Allerdings kann ich resize2fs nicht durchführen, ich kann nämlich /usr nicht aushängen?! fusers -m zeigt mir eine Reihe von Prozessen an, die ich mit kill beenden wollte. Leider bleibt immer einer übrig, der sich nicht beenden läßt. Damit läßt sich /usr nicht aushängen, resize2fs nicht ausführen...

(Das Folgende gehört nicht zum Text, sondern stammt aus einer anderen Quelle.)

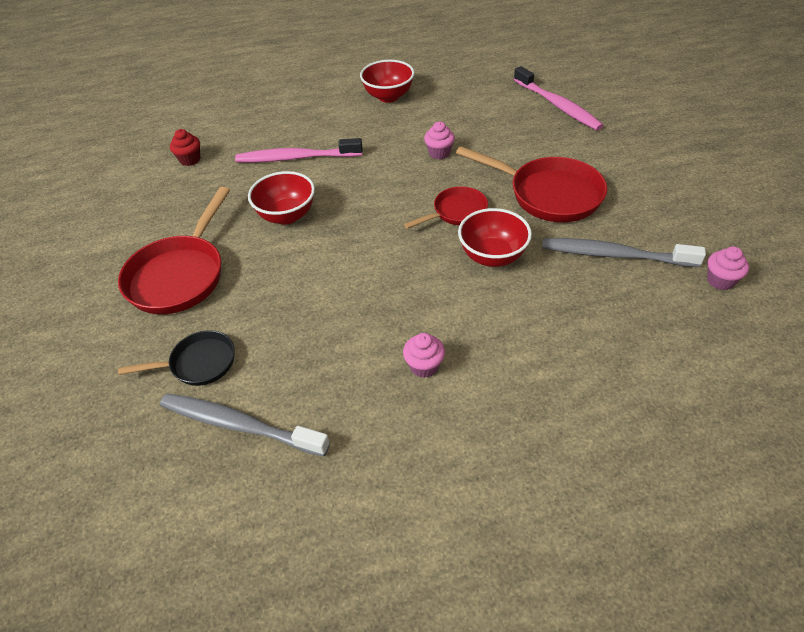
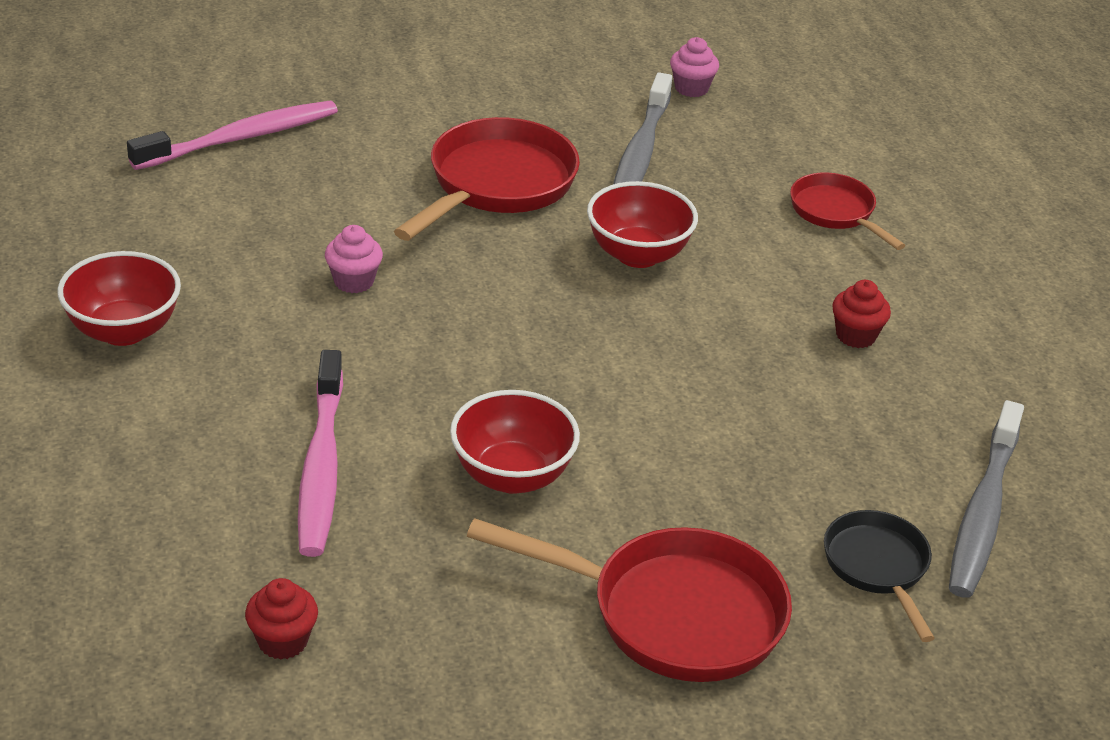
camera: 95 degrees left, 10 degrees down
(424, 366) = (856, 336): pink cupcake -> red cupcake
(456, 212) = (528, 278): red pan -> red pan (836, 213)

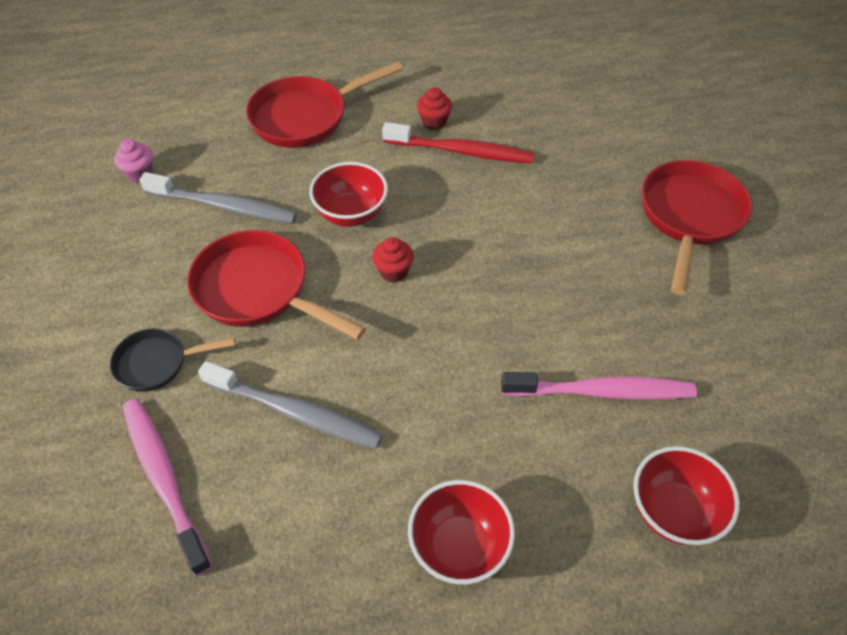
camera: 85 degrees left, 15 degrees up
(282, 641) = (770, 404): red cupcake -> red cupcake (393, 271)
(353, 281) = (385, 380): pink cupcake -> none
(512, 476) = (590, 286): red bowl -> red bowl (673, 511)
(790, 362) = (461, 151): none -> red toothbrush
(836, 213) = (306, 117): red pan -> red pan, size x1.73
(878, 567) = (631, 135): black pan -> black pan (157, 363)
(983, 512) = (580, 93): grey toothbrush -> grey toothbrush (295, 412)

Wie komme ich aus der Nummer raus?

uhaiLast edited by uhai on Thu Mar 04, 2010 11:56 am; edited 1 time in total

----------

## BlueSkyDriver

 *uhai wrote:*   

> Wie komme ich aus der Nummer raus?

 

Mit einer LiveCD.

saludos

andreas

----------

## uhai

Die liest aber die lvm-Konfiguration nicht ein, oder? Kann ich resize2fs ohne lvm2 über die Partition lassen?

uhai

----------

## manuels

Doch, mit lvscan und lvchange -ay kannst du auch bei einer LiveCD (sofern LVM drauf installiert ist) die LVs nutzen.

----------

## uhai

ok, Live-DVD Gentoo 10.1, kernel gentoo mit Option dolvm - hat geklappt.

Danke manuels & BLueSkyDriver hat sehr gehelft  :Smile: 

uhai

----------